Autre exemple de Yann Le Cun : à 10 ans, un enfant devient capable de mettre la table en imitant ses parents. Un robot ne sera jamais capable de faire cela tout seul. » Ils ne sont pas si intelligents », poursuit Yann Le Cun, qui voit vraiment l’incapacité d’une IA à comprendre des choses essentielles, comme la gravité ou les distances, comme une faiblesse fondamentale.
Lors de sa présentation, Yann Le Cun a également fait une drôle de comparaison entre le cerveau d’un enfant et un modèle de langage de taille standard.
Selon lui, il faudrait 170 000 ans à un humain pour apprendre tous les jetons du grand modèle de langage (LLM). Or, avec deux millions de fibres nerveuses optiques qui transfèrent l’équivalent de 10 octets par seconde, un cerveau humain enregistre 50 fois plus de données qu’un LLM en 4 ans. Sa conclusion ? » L’IA générative est 50 fois moins intelligente qu’un enfant de 4 ans », puisqu’elle ne raisonne pas.
L’émergence d’un nouveau type d’intelligence artificielle
Avons-nous tort d’être impressionnés par ChatGPT ? Pas nécessairement, puisque ces outils peuvent être très bons dans ce qu’ils font, pour s’occuper de tâches de bas niveau, mais pénibles ou chronophages, ou peu cérébrales (comme commander une liste contenant de nombreux éléments). Ce que dit Yann Le Cun, c’est que » la peur « les voir surpasser les êtres humains est une erreur, au moins en 2024, et dans un avenir proche.

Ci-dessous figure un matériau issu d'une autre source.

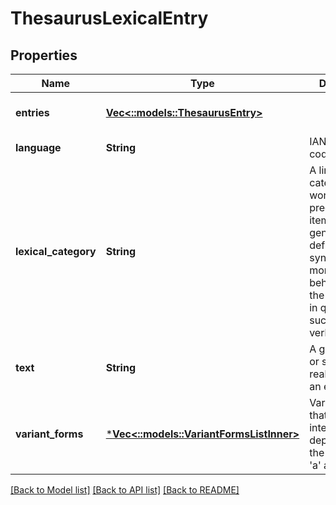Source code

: # ThesaurusLexicalEntry

## Properties
Name | Type | Description | Notes
------------ | ------------- | ------------- | -------------
**entries** | [**Vec<::models::ThesaurusEntry>**](ThesaurusEntry.md) |  | [optional] [default to null]
**language** | **String** | IANA language code | [default to null]
**lexical_category** | **String** | A linguistic category of words (or more precisely lexical items), generally defined by the syntactic or morphological behaviour of the lexical item in question, such as noun or verb | [default to null]
**text** | **String** | A given written or spoken realisation of a an entry. | [default to null]
**variant_forms** | [***Vec<::models::VariantFormsListInner>**](VariantFormsList.md) | Various words that are used interchangeably depending on the context, e.g &#39;a&#39; and &#39;an&#39; | [optional] [default to null]

[[Back to Model list]](../README.md#documentation-for-models) [[Back to API list]](../README.md#documentation-for-api-endpoints) [[Back to README]](../README.md)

Pour le Français, l’avenir de l’IA est« Architecture d’IA axée sur les objectifs » (architecture d’IA axée sur les objectifs). Il ne s’agirait plus d’un modèle régressif, prévoyant un mot à la fois, mais d’un modèle de planification, capable d’anticiper les choses. Il avait déjà évoqué cette idée il y a plusieurs mois, lors des rumeurs sur Q Star, le modèle secret d’OpenAI que certains imaginaient rivaliser avec le cerveau.

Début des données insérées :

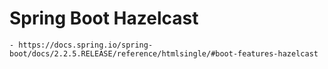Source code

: # Spring Boot Hazelcast 
    - https://docs.spring.io/spring-boot/docs/2.2.5.RELEASE/reference/htmlsingle/#boot-features-hazelcast
    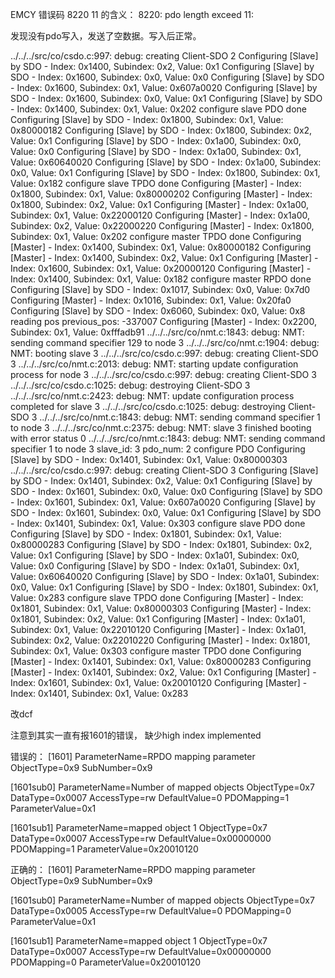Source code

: 
EMCY 错误码 8220 11 的含义：
8220: pdo length exceed
11: 

发现没有pdo写入，发送了空数据。写入后正常。

../../../src/co/csdo.c:997: debug: creating Client-SDO 2
Configuring [Slave] by SDO - Index: 0x1400, Subindex: 0x2, Value: 0x1
Configuring [Slave] by SDO - Index: 0x1600, Subindex: 0x0, Value: 0x0
Configuring [Slave] by SDO - Index: 0x1600, Subindex: 0x1, Value: 0x607a0020
Configuring [Slave] by SDO - Index: 0x1600, Subindex: 0x0, Value: 0x1
Configuring [Slave] by SDO - Index: 0x1400, Subindex: 0x1, Value: 0x202
configure slave PDO done
Configuring [Slave] by SDO - Index: 0x1800, Subindex: 0x1, Value: 0x80000182
Configuring [Slave] by SDO - Index: 0x1800, Subindex: 0x2, Value: 0x1
Configuring [Slave] by SDO - Index: 0x1a00, Subindex: 0x0, Value: 0x0
Configuring [Slave] by SDO - Index: 0x1a00, Subindex: 0x1, Value: 0x60640020
Configuring [Slave] by SDO - Index: 0x1a00, Subindex: 0x0, Value: 0x1
Configuring [Slave] by SDO - Index: 0x1800, Subindex: 0x1, Value: 0x182
configure slave TPDO done
Configuring [Master] - Index: 0x1800, Subindex: 0x1, Value: 0x80000202
Configuring [Master] - Index: 0x1800, Subindex: 0x2, Value: 0x1
Configuring [Master] - Index: 0x1a00, Subindex: 0x1, Value: 0x22000120
Configuring [Master] - Index: 0x1a00, Subindex: 0x2, Value: 0x22000220
Configuring [Master] - Index: 0x1800, Subindex: 0x1, Value: 0x202
configure master TPDO done
Configuring [Master] - Index: 0x1400, Subindex: 0x1, Value: 0x80000182
Configuring [Master] - Index: 0x1400, Subindex: 0x2, Value: 0x1
Configuring [Master] - Index: 0x1600, Subindex: 0x1, Value: 0x20000120
Configuring [Master] - Index: 0x1400, Subindex: 0x1, Value: 0x182
configure master RPDO done
Configuring [Slave] by SDO - Index: 0x1017, Subindex: 0x0, Value: 0x7d0
Configuring [Master] - Index: 0x1016, Subindex: 0x1, Value: 0x20fa0
Configuring [Slave] by SDO - Index: 0x6060, Subindex: 0x0, Value: 0x8
reading pos
previous_pos: -337007
Configuring [Master] - Index: 0x2200, Subindex: 0x1, Value: 0xfffadb91
../../../src/co/nmt.c:1843: debug: NMT: sending command specifier 129 to node 3
../../../src/co/nmt.c:1904: debug: NMT: booting slave 3
../../../src/co/csdo.c:997: debug: creating Client-SDO 3
../../../src/co/nmt.c:2013: debug: NMT: starting update configuration process for node 3
../../../src/co/csdo.c:997: debug: creating Client-SDO 3
../../../src/co/csdo.c:1025: debug: destroying Client-SDO 3
../../../src/co/nmt.c:2423: debug: NMT: update configuration process completed for slave 3
../../../src/co/csdo.c:1025: debug: destroying Client-SDO 3
../../../src/co/nmt.c:1843: debug: NMT: sending command specifier 1 to node 3
../../../src/co/nmt.c:2375: debug: NMT: slave 3 finished booting with error status 0
../../../src/co/nmt.c:1843: debug: NMT: sending command specifier 1 to node 3
slave_id: 3
pdo_num: 2
configure PDO
Configuring [Slave] by SDO - Index: 0x1401, Subindex: 0x1, Value: 0x80000303
../../../src/co/csdo.c:997: debug: creating Client-SDO 3
Configuring [Slave] by SDO - Index: 0x1401, Subindex: 0x2, Value: 0x1
Configuring [Slave] by SDO - Index: 0x1601, Subindex: 0x0, Value: 0x0
Configuring [Slave] by SDO - Index: 0x1601, Subindex: 0x1, Value: 0x607a0020
Configuring [Slave] by SDO - Index: 0x1601, Subindex: 0x0, Value: 0x1
Configuring [Slave] by SDO - Index: 0x1401, Subindex: 0x1, Value: 0x303
configure slave PDO done
Configuring [Slave] by SDO - Index: 0x1801, Subindex: 0x1, Value: 0x80000283
Configuring [Slave] by SDO - Index: 0x1801, Subindex: 0x2, Value: 0x1
Configuring [Slave] by SDO - Index: 0x1a01, Subindex: 0x0, Value: 0x0
Configuring [Slave] by SDO - Index: 0x1a01, Subindex: 0x1, Value: 0x60640020
Configuring [Slave] by SDO - Index: 0x1a01, Subindex: 0x0, Value: 0x1
Configuring [Slave] by SDO - Index: 0x1801, Subindex: 0x1, Value: 0x283
configure slave TPDO done
Configuring [Master] - Index: 0x1801, Subindex: 0x1, Value: 0x80000303
Configuring [Master] - Index: 0x1801, Subindex: 0x2, Value: 0x1
Configuring [Master] - Index: 0x1a01, Subindex: 0x1, Value: 0x22010120
Configuring [Master] - Index: 0x1a01, Subindex: 0x2, Value: 0x22010220
Configuring [Master] - Index: 0x1801, Subindex: 0x1, Value: 0x303
configure master TPDO done
Configuring [Master] - Index: 0x1401, Subindex: 0x1, Value: 0x80000283
Configuring [Master] - Index: 0x1401, Subindex: 0x2, Value: 0x1
Configuring [Master] - Index: 0x1601, Subindex: 0x1, Value: 0x20010120
Configuring [Master] - Index: 0x1401, Subindex: 0x1, Value: 0x283

改dcf

注意到其实一直有报1601的错误， 缺少high index implemented

错误的：
[1601]
ParameterName=RPDO mapping parameter
ObjectType=0x9
SubNumber=0x9

[1601sub0]
ParameterName=Number of mapped objects
ObjectType=0x7
DataType=0x0007
AccessType=rw
DefaultValue=0
PDOMapping=1
ParameterValue=0x1

[1601sub1]
ParameterName=mapped object 1
ObjectType=0x7
DataType=0x0007
AccessType=rw
DefaultValue=0x00000000
PDOMapping=1
ParameterValue=0x20010120

正确的：
[1601]
ParameterName=RPDO mapping parameter
ObjectType=0x9
SubNumber=0x9

[1601sub0]
ParameterName=Number of mapped objects
ObjectType=0x7
DataType=0x0005
AccessType=rw
DefaultValue=0
PDOMapping=0
ParameterValue=0x1

[1601sub1]
ParameterName=mapped object 1
ObjectType=0x7
DataType=0x0007
AccessType=rw
DefaultValue=0x00000000
PDOMapping=0
ParameterValue=0x20010120
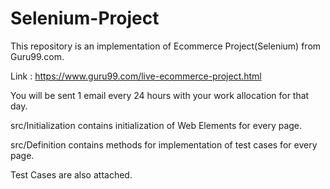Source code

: # Selenium-Project
This repository is an implementation of Ecommerce Project(Selenium) from Guru99.com.

Link : https://www.guru99.com/live-ecommerce-project.html

You will be sent 1 email every 24 hours with your work allocation for that day. 

src/Initialization contains initialization of Web Elements for every page.

src/Definition contains methods for implementation of test cases for every page.

Test Cases are also attached.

Avec un modèle de planification, l’intelligence artificielle entrerait dans une nouvelle ère. Elle pouvait comprendre le monde, avoir une mémoire persistante, planifier des actions à l’avance avant de générer du contenu, se poser des questions (est-ce que je le fais bien ? Est-ce dangereux ?) et réfléchir aux conséquences de ses actes. Le problème est, actuellement, « nous ne savons pas comment faire », reconnaît Yann Le Cun.

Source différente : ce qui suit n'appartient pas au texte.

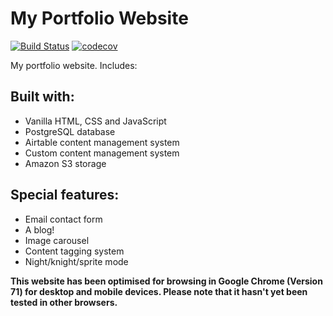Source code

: # My Portfolio Website
[![Build Status](https://travis-ci.com/bobbysebolao/bobbysebolao.github.io.svg?branch=master)](https://travis-ci.com/bobbysebolao/bobbysebolao.github.io) [![codecov](https://codecov.io/gh/bobbysebolao/bobbysebolao.github.io/branch/master/graph/badge.svg)](https://codecov.io/gh/bobbysebolao/bobbysebolao.github.io)

My portfolio website. Includes:

## Built with:
- Vanilla HTML, CSS and JavaScript
- PostgreSQL database
- Airtable content management system
- Custom content management system
- Amazon S3 storage

## Special features:
- Email contact form
- A blog!
- Image carousel
- Content tagging system
- Night/knight/sprite mode

**This website has been optimised for browsing in Google Chrome (Version 71) for desktop and mobile devices. Please note that it hasn't yet been tested in other browsers.**
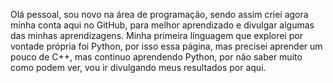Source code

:   Olá pessoal, sou novo na área de programação, sendo assim criei agora minha conta aqui no GitHub,
para melhor aprendizado e divulgar algumas das minhas aprendizagens. Minha primeira línguagem que explorei por vontade própria
foi Python, por isso essa página, mas precisei aprender um pouco de C++, mas continuo aprendendo Python, por não saber muito como
podem ver, vou ir divulgando meus resultados por aqui.
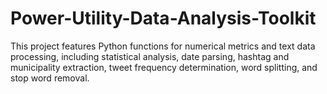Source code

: # Power-Utility-Data-Analysis-Toolkit
This project features Python functions for numerical metrics and text data processing, including statistical analysis, date parsing, hashtag and municipality extraction, tweet frequency determination, word splitting, and stop word removal.

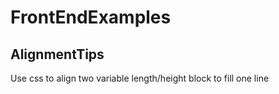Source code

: # FrontEndExamples

## AlignmentTips
Use css to align two variable length/height block to fill one line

Selon certains chercheurs, la planification de l’IA pourrait arriver dans quelques mois ou années. Yann Le Cun est moins optimiste. » C’est une petite communauté. Tout le monde travaille sur la même chose », raconte-t-il à Numerama.
En d’autres termes, si quelqu’un avait résolu le mystère, l’information aurait fuité. Il imagine peut-être une percée d’ici 10 ans, mais sans certitude que cela soit possible. » La chose la plus en vogue en ce moment est l’IA générative, mais je vous le dis, le monde devrait aller de l’avant. », ironise-t-il.
Et le fameux Q Star, qu’OpenAI n’a toujours pas dévoilé ? Yann Le Cun regrette« OpenAI s’est fermé comme des huîtres depuis le partenariat avec Microsoft ». Il indique qu’il est certain que la société de Sam Altman ou DeepMind (une division de Google spécialisée dans l’IA, comme Brain) travaillent sur le sujet, mais ne sait pas où ils en sont : « Q Star, nous ne savons pas ce que c’est, mais ils travaillent sur une certaine planification. »
Meta, dont l’influence dans l’IA est relativement méconnue du grand public, parviendra-t-elle à amener l’intelligence artificielle à des milliards de personnes ? Peut-être, mais ce n’est pas le rôle de Yann Le Cun, qui n’a aujourd’hui aucun rôle de leadership. » Je donne juste des idées aux gens » il rit.